In der Mehrzahl der Fälle ist es so, dass ich eine Akkordfolge habe, die ich
auf der Gitarre gespielt und dann immer weiter ausgearbeitet habe – [...]
eine spezielle Spielweise dafür entwickelt habe, [ausprobiert habe,] welche
Griffe man für einen Akkord benutzt, Fills reingemacht habe oder solche
Sachen (Björn J.).
Der PC dient dann dazu, diese Ideen erst einmal akustisch festzuhalten. Auch bei diesen
Musikern kann es zum Experimentieren im Wechselspiel mit dem Aufgenommenen
oder zur Nutzung von Schneide- und Nachbearbeitungstechniken kommen.

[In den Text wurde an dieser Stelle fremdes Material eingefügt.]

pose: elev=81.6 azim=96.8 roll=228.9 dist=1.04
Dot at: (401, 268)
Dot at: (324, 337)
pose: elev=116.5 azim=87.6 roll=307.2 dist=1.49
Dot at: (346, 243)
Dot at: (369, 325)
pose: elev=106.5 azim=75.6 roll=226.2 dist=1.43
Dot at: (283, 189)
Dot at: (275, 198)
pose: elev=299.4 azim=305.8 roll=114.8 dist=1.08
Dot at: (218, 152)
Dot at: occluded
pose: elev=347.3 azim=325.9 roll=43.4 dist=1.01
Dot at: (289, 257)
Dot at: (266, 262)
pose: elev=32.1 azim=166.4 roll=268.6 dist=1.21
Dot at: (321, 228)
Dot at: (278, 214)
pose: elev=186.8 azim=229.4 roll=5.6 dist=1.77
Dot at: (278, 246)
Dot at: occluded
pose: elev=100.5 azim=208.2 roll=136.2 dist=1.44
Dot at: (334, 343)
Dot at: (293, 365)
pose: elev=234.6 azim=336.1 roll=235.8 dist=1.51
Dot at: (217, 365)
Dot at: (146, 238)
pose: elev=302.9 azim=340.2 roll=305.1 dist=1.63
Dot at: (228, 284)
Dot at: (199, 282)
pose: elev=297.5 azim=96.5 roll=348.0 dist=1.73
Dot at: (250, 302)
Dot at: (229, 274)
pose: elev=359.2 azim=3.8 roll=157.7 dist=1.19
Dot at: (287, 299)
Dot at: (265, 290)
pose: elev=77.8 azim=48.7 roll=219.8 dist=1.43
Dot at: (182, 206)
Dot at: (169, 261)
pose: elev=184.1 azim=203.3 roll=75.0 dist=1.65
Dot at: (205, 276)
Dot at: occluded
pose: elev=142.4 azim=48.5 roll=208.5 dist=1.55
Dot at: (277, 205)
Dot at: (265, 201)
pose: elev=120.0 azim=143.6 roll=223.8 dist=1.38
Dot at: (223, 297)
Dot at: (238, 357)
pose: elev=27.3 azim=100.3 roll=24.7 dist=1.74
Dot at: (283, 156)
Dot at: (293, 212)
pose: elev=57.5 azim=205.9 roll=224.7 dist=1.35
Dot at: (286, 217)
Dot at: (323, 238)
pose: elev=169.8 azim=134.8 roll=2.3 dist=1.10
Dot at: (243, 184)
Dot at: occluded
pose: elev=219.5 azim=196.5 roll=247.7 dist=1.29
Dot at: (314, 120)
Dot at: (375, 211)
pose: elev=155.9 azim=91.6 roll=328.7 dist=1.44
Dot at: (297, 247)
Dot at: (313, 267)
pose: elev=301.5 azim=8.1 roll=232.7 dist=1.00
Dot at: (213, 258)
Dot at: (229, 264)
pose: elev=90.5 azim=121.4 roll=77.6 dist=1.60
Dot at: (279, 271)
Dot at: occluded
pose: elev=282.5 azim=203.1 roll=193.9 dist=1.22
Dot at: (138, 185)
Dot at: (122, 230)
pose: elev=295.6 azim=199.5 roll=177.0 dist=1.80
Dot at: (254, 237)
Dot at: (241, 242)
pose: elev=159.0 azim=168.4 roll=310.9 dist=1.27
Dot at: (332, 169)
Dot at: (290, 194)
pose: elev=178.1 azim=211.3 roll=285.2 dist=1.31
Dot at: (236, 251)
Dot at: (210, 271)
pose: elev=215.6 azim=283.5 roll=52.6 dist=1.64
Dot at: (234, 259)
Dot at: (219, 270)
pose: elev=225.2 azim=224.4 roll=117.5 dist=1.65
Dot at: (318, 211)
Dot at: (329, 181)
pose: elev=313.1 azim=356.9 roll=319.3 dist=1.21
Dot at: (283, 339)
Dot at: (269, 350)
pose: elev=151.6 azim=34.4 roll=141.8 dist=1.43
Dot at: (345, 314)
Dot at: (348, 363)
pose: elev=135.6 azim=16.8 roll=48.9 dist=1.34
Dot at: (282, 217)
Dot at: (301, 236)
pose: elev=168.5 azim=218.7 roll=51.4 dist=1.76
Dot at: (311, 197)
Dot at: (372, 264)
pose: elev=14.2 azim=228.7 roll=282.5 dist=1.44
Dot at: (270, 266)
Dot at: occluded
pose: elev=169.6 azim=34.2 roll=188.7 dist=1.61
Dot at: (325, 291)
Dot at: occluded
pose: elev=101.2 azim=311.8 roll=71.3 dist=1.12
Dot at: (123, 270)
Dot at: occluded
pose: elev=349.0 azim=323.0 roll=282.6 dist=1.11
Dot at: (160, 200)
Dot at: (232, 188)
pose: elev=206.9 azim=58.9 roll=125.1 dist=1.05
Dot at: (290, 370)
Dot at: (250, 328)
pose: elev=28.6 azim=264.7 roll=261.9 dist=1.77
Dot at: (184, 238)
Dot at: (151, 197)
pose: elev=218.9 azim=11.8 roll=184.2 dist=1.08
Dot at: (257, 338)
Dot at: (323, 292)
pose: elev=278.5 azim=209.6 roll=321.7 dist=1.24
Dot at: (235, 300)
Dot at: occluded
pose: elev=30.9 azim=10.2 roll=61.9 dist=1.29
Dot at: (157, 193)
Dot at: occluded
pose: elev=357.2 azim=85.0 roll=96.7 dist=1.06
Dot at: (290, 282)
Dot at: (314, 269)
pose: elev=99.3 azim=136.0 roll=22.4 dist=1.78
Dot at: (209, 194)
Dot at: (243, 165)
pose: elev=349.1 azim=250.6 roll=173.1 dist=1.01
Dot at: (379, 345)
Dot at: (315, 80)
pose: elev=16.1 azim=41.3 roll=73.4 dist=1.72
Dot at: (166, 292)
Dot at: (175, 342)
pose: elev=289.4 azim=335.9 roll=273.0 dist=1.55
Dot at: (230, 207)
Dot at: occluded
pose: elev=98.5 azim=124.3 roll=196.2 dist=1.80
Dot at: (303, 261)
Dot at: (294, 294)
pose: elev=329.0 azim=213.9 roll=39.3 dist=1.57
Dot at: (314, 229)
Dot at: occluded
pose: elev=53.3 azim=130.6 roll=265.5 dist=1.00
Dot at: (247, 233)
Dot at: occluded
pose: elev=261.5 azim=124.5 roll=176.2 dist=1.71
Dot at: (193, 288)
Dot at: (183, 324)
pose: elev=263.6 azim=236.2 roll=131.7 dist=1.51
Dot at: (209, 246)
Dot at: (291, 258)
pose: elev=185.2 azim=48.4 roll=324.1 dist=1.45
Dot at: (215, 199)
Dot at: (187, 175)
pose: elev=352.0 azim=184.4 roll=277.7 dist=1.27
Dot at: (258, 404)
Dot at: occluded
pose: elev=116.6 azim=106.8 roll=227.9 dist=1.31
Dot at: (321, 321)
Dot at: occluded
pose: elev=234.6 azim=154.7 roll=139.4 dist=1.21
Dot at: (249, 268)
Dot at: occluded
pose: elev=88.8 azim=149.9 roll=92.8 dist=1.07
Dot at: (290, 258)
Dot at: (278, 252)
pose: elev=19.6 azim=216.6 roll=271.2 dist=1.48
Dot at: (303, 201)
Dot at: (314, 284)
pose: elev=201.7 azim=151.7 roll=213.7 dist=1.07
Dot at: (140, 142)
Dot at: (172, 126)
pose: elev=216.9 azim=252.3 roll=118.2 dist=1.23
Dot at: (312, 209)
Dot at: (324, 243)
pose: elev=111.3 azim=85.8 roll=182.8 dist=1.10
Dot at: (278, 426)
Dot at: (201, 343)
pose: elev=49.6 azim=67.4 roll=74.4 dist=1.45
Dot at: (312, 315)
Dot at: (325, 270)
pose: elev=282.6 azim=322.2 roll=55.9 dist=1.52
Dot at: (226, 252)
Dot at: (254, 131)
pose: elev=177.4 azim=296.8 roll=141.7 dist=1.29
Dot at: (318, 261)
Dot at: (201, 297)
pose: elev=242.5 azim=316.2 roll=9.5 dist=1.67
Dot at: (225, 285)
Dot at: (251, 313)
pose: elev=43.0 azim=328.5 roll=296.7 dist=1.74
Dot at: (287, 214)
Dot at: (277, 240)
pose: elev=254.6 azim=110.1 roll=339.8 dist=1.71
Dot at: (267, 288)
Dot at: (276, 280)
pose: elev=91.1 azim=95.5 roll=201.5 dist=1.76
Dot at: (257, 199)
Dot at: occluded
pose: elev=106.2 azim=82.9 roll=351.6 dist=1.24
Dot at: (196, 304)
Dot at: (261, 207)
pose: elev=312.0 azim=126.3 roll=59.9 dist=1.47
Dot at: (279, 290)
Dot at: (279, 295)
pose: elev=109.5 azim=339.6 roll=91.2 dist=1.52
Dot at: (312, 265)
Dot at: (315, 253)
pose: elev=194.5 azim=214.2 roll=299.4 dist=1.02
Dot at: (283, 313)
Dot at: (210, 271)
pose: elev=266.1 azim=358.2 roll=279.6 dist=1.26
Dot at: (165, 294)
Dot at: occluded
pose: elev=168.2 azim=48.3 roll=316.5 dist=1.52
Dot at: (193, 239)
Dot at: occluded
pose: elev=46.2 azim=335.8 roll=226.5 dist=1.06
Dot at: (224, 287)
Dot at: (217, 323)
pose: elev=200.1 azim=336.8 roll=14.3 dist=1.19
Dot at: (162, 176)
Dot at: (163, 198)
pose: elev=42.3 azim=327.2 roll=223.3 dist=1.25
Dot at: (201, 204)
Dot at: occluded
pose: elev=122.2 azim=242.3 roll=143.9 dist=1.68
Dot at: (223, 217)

So beschreibt Bastian L., wie er bei der Entwicklung von Gitarrensoli bis zu
zwanzig verschiedene Aufnahmen macht, um aus diesen Versuchen dann ein
bleibendes Solo zusammen zu schneiden. Björn J. experimentiert beim Finden von
Gesangsparts:
Dann lasse ich das im Loop-Modus laufen und singe drüber. Und wenn dann
was Gutes dabei raus kommt, dann nehme ich das dazu auf.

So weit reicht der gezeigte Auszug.